- EXERCISE INSTRUCTIONS:
Can you repeat the rows below word for word, leaving out the pictures?

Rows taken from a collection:

★ ★ ★

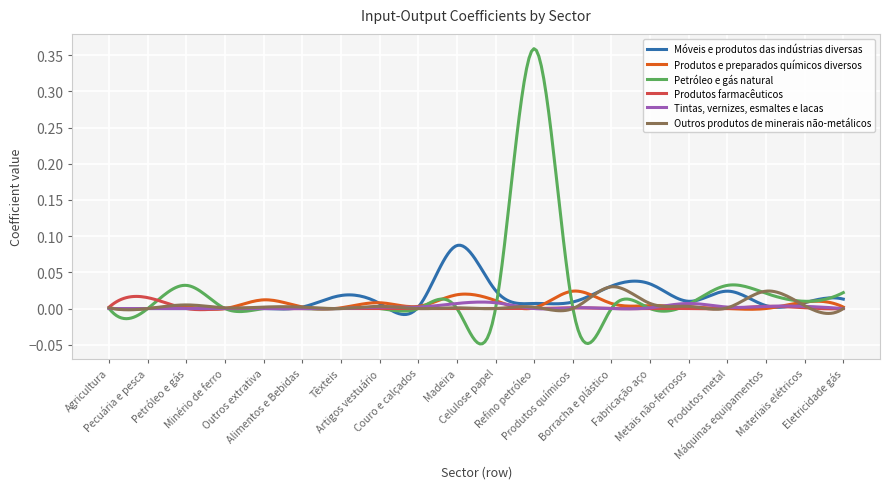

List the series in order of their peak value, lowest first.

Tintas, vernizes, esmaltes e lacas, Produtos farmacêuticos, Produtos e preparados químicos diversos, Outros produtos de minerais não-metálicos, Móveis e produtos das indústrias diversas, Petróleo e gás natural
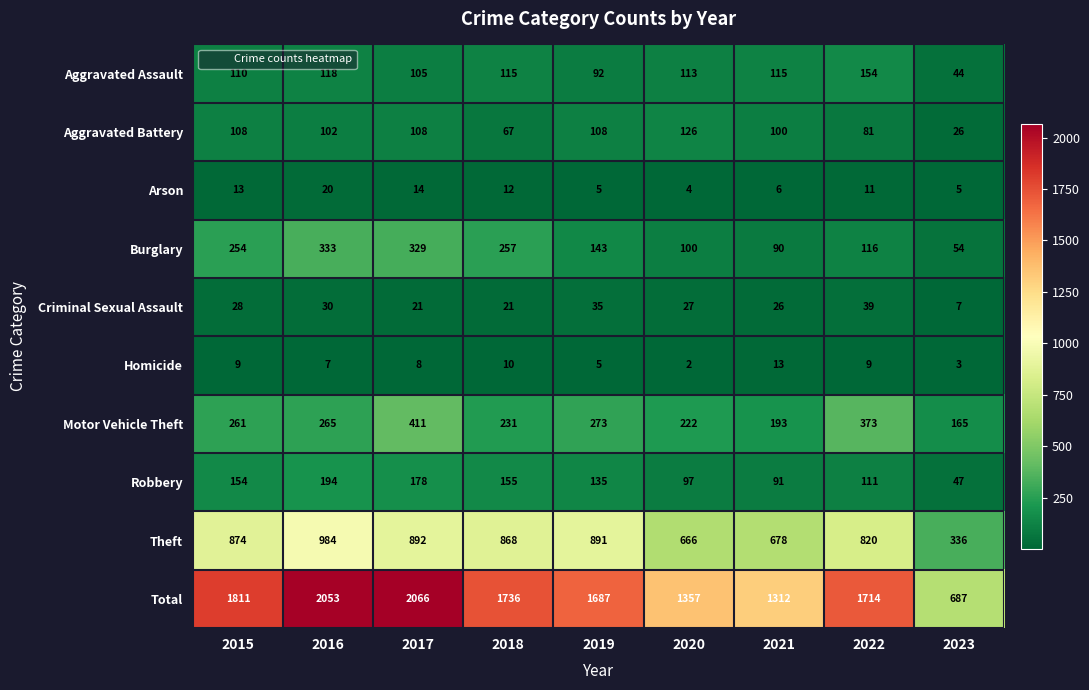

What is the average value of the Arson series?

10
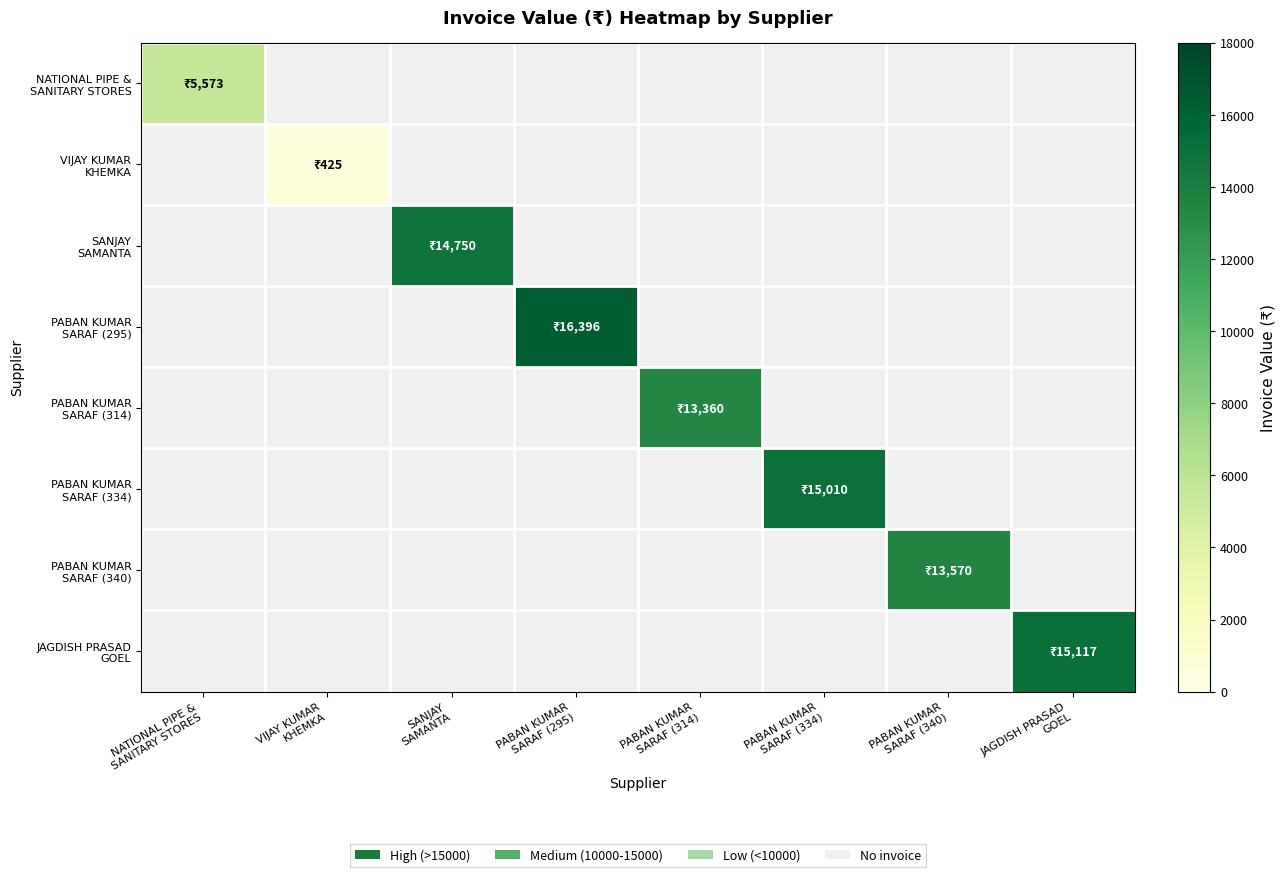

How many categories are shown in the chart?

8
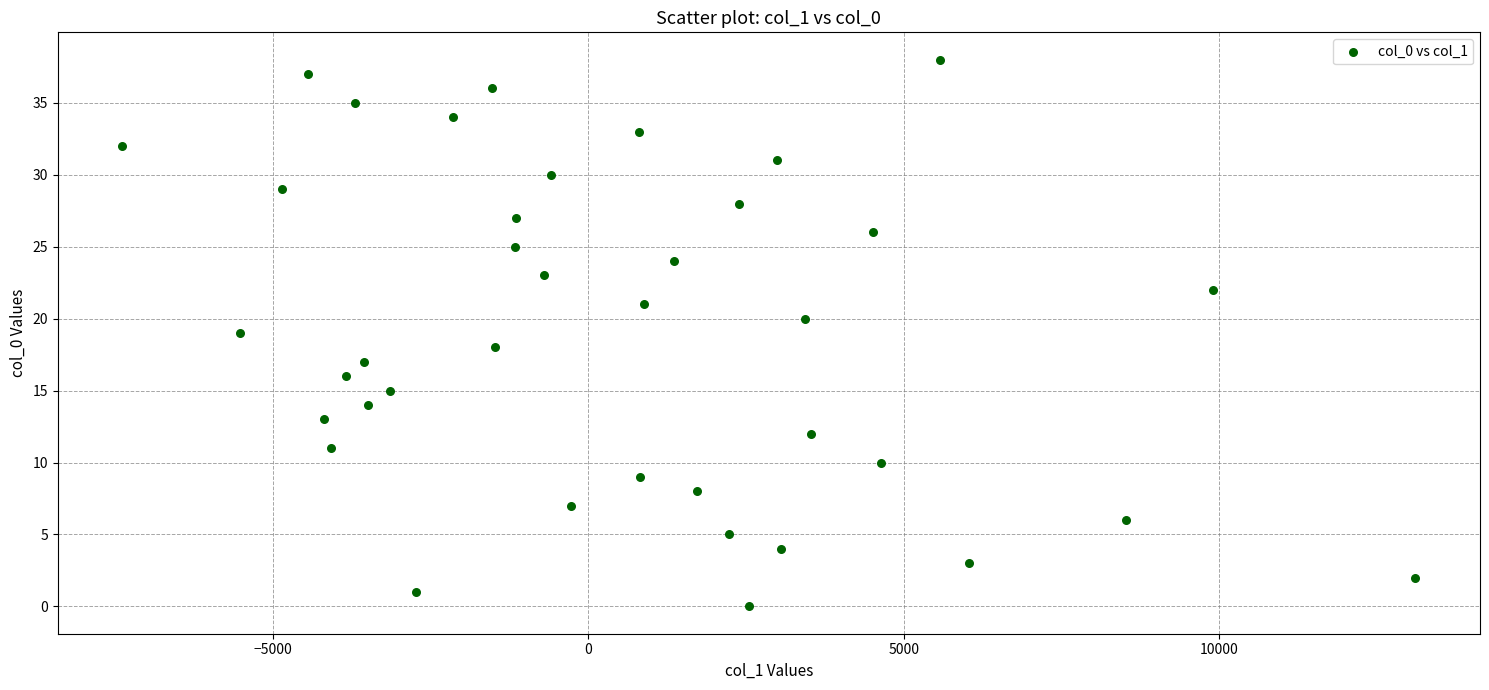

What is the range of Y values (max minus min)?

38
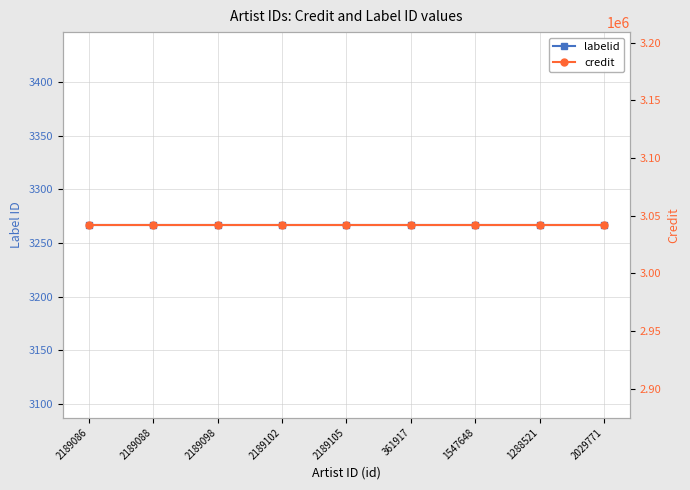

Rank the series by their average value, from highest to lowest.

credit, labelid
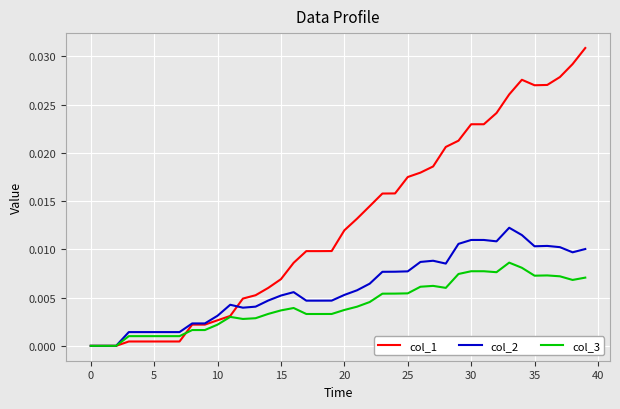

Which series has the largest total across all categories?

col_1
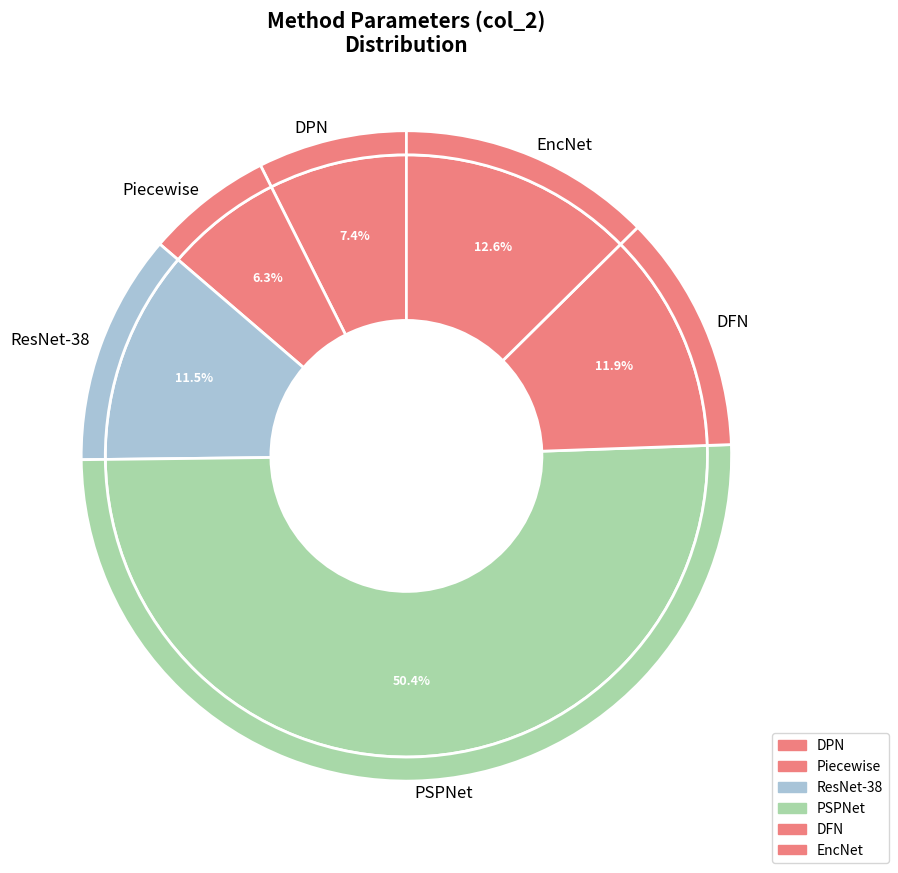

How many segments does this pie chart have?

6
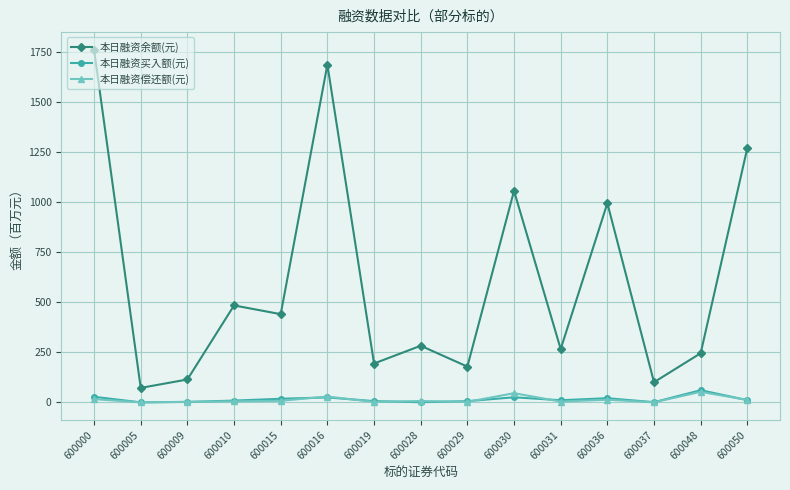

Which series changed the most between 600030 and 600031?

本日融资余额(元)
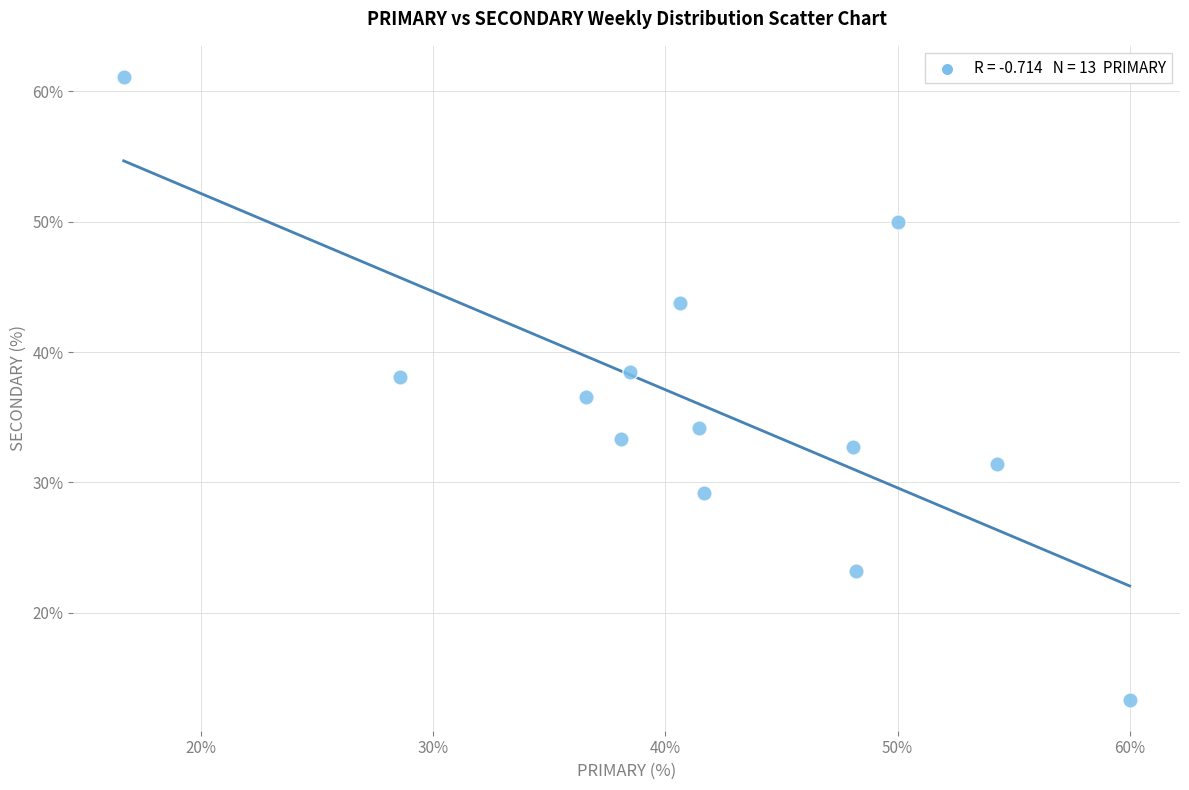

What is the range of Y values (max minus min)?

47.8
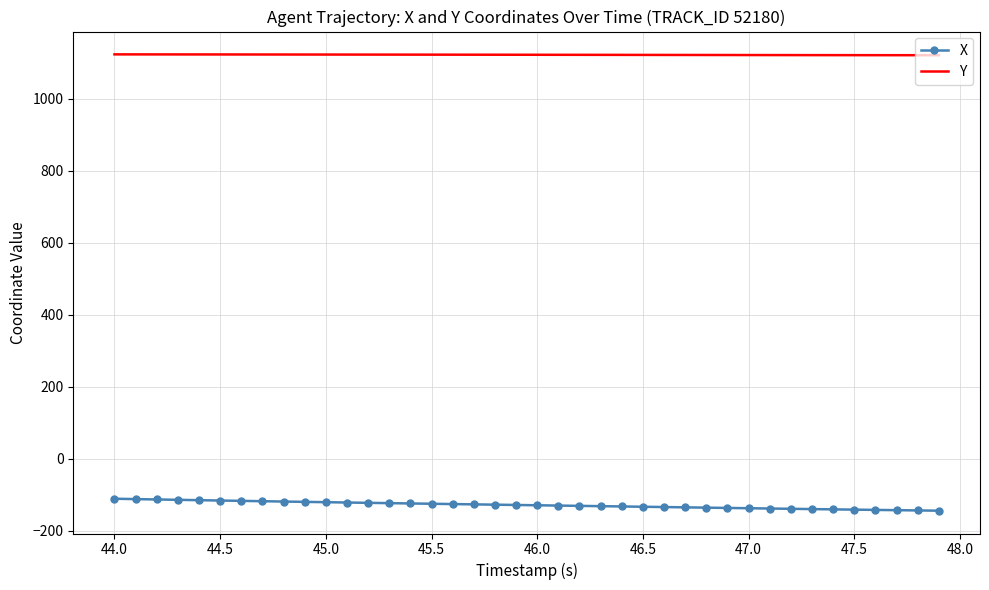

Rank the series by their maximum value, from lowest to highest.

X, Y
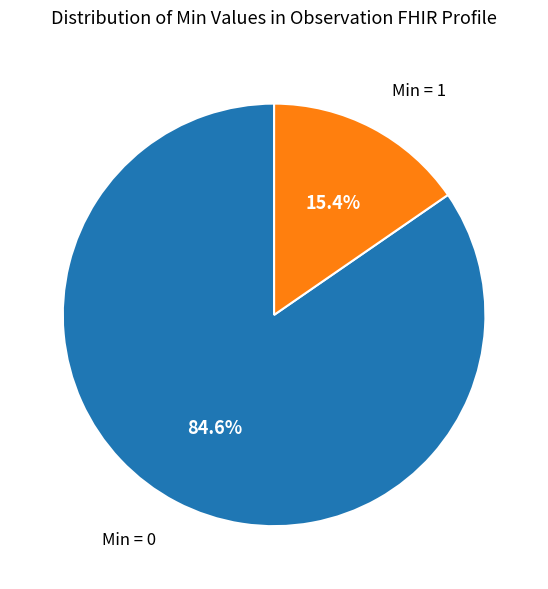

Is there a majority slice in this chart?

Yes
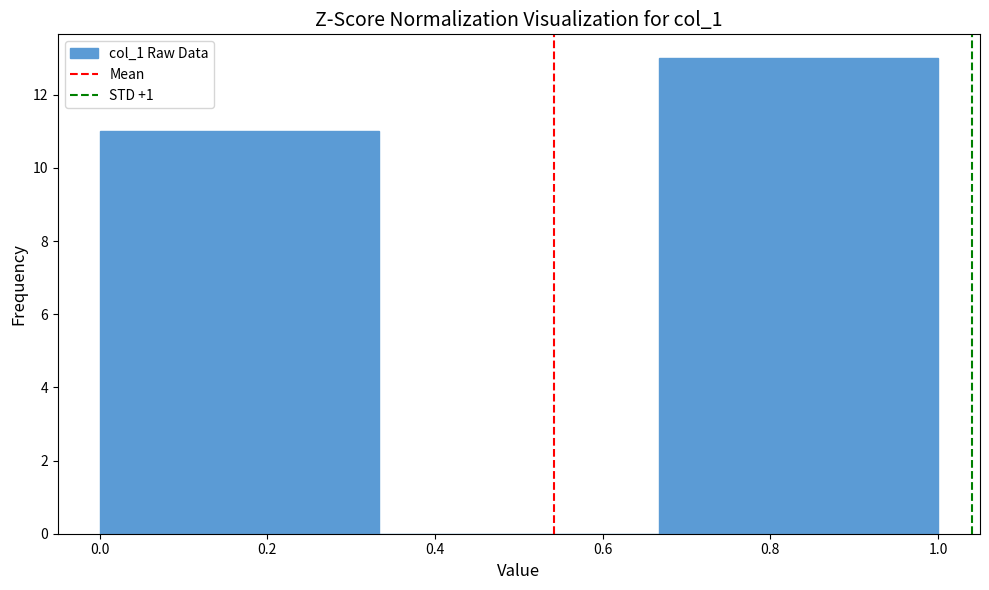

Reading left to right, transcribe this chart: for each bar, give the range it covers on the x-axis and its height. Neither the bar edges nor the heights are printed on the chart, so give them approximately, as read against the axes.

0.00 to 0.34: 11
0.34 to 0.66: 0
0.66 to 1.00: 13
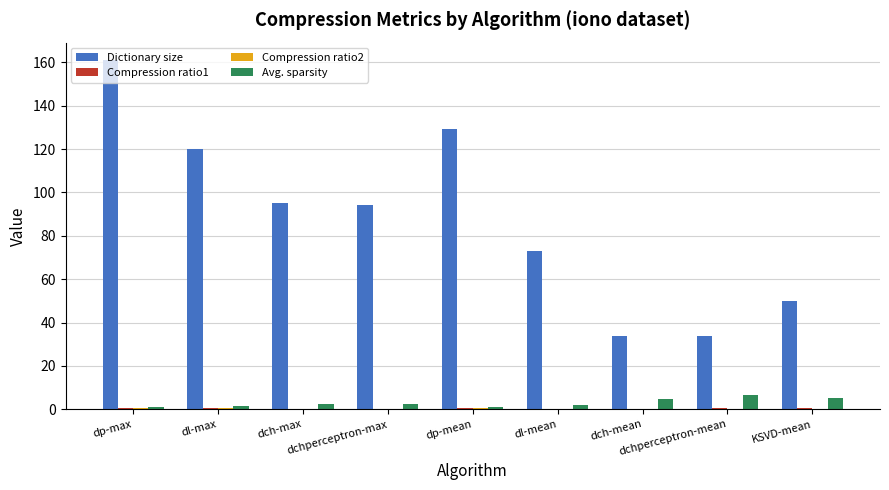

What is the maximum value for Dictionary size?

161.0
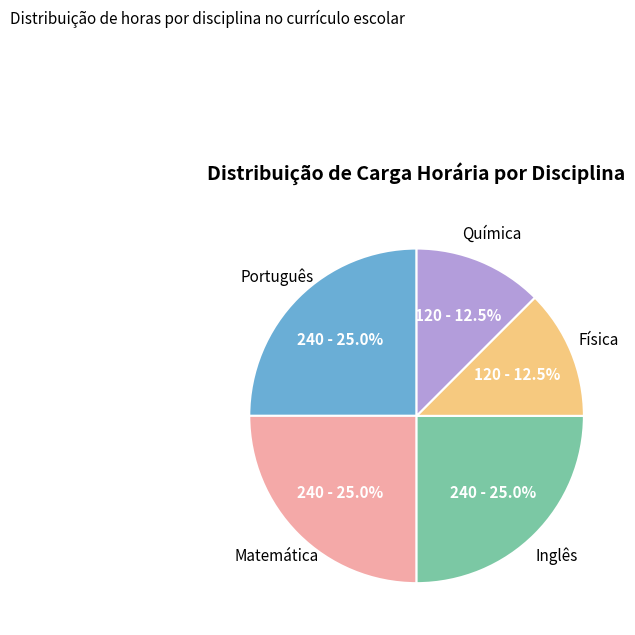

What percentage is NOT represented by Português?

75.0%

★ ★ ★

- ANSWER SPACE:
List the series in order of their peak value, lowest first.

Tintas, vernizes, esmaltes e lacas, Produtos farmacêuticos, Produtos e preparados químicos diversos, Outros produtos de minerais não-metálicos, Móveis e produtos das indústrias diversas, Petróleo e gás natural

What is the average value of the Arson series?

10

How many categories are shown in the chart?

8

What is the range of Y values (max minus min)?

38

Rank the series by their average value, from highest to lowest.

credit, labelid

Which series has the largest total across all categories?

col_1

How many segments does this pie chart have?

6

Which series changed the most between 600030 and 600031?

本日融资余额(元)

What is the range of Y values (max minus min)?

47.8

Rank the series by their maximum value, from lowest to highest.

X, Y

Is there a majority slice in this chart?

Yes

Reading left to right, transcribe this chart: for each bar, give the range it covers on the x-axis and its height. Neither the bar edges nor the heights are printed on the chart, so give them approximately, as read against the axes.

0.00 to 0.34: 11
0.34 to 0.66: 0
0.66 to 1.00: 13

What is the maximum value for Dictionary size?

161.0

What percentage is NOT represented by Português?

75.0%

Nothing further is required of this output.